To use Amazon Bedrock in a document processing workflow, you can build an automated pipeline that extracts text from documents stored in S3, processes it with a foundation model (FM) like Anthropic Claude, and saves the results. Here's a step-by-step breakdown:
1. Extract and Prepare Document Data When a document is uploaded to an S3 bucket, trigger an AWS Lambda function. The Lambda function uses Amazon Textract to extract text from PDFs, images, or other formats. For text files, read the content directly. Preprocess the extracted text to remove unnecessary formatting, split large documents into manageable chunks (if exceeding the FM's token limit), and ensure the input meets Bedrock's requirements. For example, Claude supports up to 100,000 tokens, so chunking may only be needed for exceptionally long documents.
2. Process Text with Bedrock
Invoke Bedrock's InvokeModel
API from the Lambda function to send the prepared text to a model like anthropic.claude-v2
. Configure the request with a prompt specifying your task, such as "Summarize this document in 3 bullet points focusing on key decisions." Handle API rate limits by implementing retries with exponential backoff. For large-scale workflows, consider using asynchronous processing with a queue (Amazon SQS) and separate worker functions to decouple extraction from processing.

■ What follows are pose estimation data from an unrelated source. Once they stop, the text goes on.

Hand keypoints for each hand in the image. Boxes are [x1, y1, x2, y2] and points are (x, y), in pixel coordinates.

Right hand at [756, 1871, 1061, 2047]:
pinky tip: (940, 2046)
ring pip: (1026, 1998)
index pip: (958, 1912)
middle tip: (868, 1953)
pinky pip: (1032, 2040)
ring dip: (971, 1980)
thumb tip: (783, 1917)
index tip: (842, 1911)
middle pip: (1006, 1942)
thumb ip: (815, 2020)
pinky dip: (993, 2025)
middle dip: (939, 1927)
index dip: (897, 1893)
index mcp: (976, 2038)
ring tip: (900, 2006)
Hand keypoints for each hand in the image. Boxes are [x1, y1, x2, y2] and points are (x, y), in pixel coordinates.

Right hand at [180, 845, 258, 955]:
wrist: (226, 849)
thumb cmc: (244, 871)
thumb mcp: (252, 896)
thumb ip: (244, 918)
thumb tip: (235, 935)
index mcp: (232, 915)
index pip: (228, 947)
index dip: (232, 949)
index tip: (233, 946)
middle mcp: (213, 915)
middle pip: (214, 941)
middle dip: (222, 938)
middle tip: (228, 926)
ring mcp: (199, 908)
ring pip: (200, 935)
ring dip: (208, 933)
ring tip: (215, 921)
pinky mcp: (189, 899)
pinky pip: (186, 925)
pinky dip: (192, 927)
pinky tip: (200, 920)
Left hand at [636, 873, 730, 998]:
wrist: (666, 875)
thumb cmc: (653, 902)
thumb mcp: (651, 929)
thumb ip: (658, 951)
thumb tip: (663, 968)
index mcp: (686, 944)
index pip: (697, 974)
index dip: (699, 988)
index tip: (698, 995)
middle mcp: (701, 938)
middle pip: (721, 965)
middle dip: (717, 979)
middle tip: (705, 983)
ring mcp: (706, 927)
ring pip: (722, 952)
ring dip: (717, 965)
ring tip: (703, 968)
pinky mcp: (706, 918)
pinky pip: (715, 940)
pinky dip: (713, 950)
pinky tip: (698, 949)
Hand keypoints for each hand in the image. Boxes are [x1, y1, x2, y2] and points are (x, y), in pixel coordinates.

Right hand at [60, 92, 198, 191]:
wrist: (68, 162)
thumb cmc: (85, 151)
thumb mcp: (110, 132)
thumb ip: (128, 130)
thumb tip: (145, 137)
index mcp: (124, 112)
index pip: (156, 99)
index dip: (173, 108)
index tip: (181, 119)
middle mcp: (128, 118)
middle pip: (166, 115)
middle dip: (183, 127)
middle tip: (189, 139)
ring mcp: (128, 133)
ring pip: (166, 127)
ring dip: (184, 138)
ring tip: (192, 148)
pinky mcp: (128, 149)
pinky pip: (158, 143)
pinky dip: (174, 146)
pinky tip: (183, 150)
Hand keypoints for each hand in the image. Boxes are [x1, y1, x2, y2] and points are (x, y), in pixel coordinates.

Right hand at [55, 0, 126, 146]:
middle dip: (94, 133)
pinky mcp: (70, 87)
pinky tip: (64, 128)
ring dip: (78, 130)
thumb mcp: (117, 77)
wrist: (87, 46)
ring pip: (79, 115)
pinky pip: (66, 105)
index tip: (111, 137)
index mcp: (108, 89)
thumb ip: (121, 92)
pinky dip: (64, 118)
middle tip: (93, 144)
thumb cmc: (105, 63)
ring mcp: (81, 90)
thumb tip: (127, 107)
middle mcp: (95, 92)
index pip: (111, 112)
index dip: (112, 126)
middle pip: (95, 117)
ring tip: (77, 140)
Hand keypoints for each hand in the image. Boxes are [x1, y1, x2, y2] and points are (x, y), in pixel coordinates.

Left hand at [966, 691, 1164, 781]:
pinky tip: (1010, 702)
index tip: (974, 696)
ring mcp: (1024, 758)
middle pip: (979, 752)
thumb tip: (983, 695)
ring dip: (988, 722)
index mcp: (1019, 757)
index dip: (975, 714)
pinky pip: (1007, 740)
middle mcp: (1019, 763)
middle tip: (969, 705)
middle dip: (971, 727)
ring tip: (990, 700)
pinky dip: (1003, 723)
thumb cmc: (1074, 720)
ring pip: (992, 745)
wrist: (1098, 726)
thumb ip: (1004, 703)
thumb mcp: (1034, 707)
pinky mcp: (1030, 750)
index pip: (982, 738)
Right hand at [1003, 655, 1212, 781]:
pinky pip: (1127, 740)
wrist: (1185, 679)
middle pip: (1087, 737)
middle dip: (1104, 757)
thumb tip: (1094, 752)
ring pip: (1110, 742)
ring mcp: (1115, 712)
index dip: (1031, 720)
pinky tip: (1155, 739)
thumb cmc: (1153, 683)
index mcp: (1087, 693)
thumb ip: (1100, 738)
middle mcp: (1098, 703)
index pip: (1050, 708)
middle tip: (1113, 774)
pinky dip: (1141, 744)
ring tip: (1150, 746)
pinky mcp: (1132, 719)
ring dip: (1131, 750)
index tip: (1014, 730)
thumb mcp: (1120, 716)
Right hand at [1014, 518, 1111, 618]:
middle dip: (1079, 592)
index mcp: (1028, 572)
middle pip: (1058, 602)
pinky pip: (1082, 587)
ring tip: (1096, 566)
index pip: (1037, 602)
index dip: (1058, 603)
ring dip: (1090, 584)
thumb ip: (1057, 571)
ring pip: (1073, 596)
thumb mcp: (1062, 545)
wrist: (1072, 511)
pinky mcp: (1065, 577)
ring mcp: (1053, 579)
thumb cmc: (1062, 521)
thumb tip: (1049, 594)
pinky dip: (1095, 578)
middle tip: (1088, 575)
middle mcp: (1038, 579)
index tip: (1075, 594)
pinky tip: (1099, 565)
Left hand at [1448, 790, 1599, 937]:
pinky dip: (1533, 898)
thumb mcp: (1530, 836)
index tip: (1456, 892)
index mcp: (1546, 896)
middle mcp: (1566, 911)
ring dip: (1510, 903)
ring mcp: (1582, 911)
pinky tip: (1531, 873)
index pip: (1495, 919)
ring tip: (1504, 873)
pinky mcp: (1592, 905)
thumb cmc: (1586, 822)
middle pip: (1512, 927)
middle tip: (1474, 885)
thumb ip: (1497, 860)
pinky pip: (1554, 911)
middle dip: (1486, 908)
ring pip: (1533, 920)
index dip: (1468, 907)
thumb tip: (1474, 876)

3. Store and Track Results
Save the model's output (e.g., summaries) to a designated S3 bucket, using a consistent naming convention like s3://output-bucket/{original_filename}_summary.txt
. Optionally, store metadata (timestamp, model version, input file path) in DynamoDB for audit purposes. Implement error logging via CloudWatch to track failed document processing attempts, and use S3 event notifications to trigger downstream workflows like sending summaries via SES email or updating a UI.
Example Architecture
S3 Upload → Lambda (Textract) → Bedrock (Claude) → S3/DynamoDB
Costs are driven by Textract pages processed, Bedrock input/output tokens, and Lambda duration. For production use, add security controls like IAM policies restricting Bedrock access and server-side encryption for S3 data. Test with sample documents to validate prompt effectiveness and output quality before scaling.